Cancer Immunology, Immunotherapy
- Discipline: Immunotherapy, oncology
- Language: English
- Edited by: G. Pawelec, S. Ostrand-Rosenberg

Publication details
- Former name(s): Cancer Immunology and Immunotherapy
- History: 1976-present
- Publisher: Springer Science+Business Media
- Frequency: Monthly
- Open access: Hybrid
- Impact factor: 6.968 (2020)

Standard abbreviations
- ISO 4: Cancer Immunol. Immunother.

Indexing
- CODEN: CIIMDN
- ISSN: 0340-7004 (print) 1432-0851 (web)
- OCLC no.: 643627785

Links
- Journal homepage; Online archive;

= Cancer Immunology, Immunotherapy =

Cancer Immunology, Immunotherapy is a monthly peer-reviewed medical journal published by Springer Science+Business Media. According to the Journal Citation Reports, the journal has a 2020 impact factor of 6.968.
As of 2024, the impact factor is 4.8.

Immunology includes the use of certain components of the immune system ( antibodies, cells & cytokines), etc. for the treatment of various cancers and autoimmune diseases and the manipulation of immune system through vaccines for the prevention and treatment of infectious and allergic diseases.

What Kind of cancer does immunotherapy treat?
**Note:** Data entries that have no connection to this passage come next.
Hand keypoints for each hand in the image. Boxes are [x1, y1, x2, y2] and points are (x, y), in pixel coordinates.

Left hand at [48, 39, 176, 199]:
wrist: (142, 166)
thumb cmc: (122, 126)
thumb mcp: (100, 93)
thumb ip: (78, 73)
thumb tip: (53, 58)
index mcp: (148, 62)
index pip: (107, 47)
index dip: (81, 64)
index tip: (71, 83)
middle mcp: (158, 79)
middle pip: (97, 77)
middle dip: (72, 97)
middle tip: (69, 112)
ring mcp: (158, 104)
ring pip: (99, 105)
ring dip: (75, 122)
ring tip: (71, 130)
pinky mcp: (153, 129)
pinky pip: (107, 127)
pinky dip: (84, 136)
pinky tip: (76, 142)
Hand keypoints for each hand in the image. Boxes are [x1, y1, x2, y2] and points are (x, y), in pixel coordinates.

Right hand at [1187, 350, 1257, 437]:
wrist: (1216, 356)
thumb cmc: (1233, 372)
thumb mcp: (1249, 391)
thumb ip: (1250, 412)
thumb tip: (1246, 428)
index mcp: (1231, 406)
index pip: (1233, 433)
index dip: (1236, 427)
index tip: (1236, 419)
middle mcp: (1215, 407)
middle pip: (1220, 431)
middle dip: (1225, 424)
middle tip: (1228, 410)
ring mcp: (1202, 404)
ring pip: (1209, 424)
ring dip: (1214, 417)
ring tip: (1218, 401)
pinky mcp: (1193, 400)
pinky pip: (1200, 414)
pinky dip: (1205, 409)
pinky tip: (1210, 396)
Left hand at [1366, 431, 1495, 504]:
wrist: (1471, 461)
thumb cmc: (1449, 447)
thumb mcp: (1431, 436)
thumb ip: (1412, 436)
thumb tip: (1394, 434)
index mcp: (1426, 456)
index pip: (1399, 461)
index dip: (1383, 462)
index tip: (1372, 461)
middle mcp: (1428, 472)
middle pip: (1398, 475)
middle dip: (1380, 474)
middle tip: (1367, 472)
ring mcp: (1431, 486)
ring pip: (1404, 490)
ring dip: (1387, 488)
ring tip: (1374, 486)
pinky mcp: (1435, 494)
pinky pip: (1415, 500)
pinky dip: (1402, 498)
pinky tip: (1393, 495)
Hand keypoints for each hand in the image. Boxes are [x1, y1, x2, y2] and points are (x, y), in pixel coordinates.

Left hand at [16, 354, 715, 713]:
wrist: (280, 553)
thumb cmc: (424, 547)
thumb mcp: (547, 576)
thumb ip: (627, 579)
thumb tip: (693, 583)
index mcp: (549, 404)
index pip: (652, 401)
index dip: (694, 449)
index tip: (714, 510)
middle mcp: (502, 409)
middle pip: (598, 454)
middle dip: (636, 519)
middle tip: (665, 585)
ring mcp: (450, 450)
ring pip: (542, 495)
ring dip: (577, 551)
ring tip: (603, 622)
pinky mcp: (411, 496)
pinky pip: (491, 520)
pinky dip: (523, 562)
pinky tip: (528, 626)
Immunotherapy is a promising treatment option for advanced lung cancer, alone or in combination with conventional treatments like chemotherapy or surgery. Several FDA- approved immunotherapies offer treatment options to children and adults with Hodgkin and non-Hodgkin lymphoma.

Can you survive cancer with immunotherapy?

Immunotherapy has shown success in 15 different types of cancers including lung cancer, head and neck cancer, bladder cancer, kidney cancer, and Hodgkin lymphoma.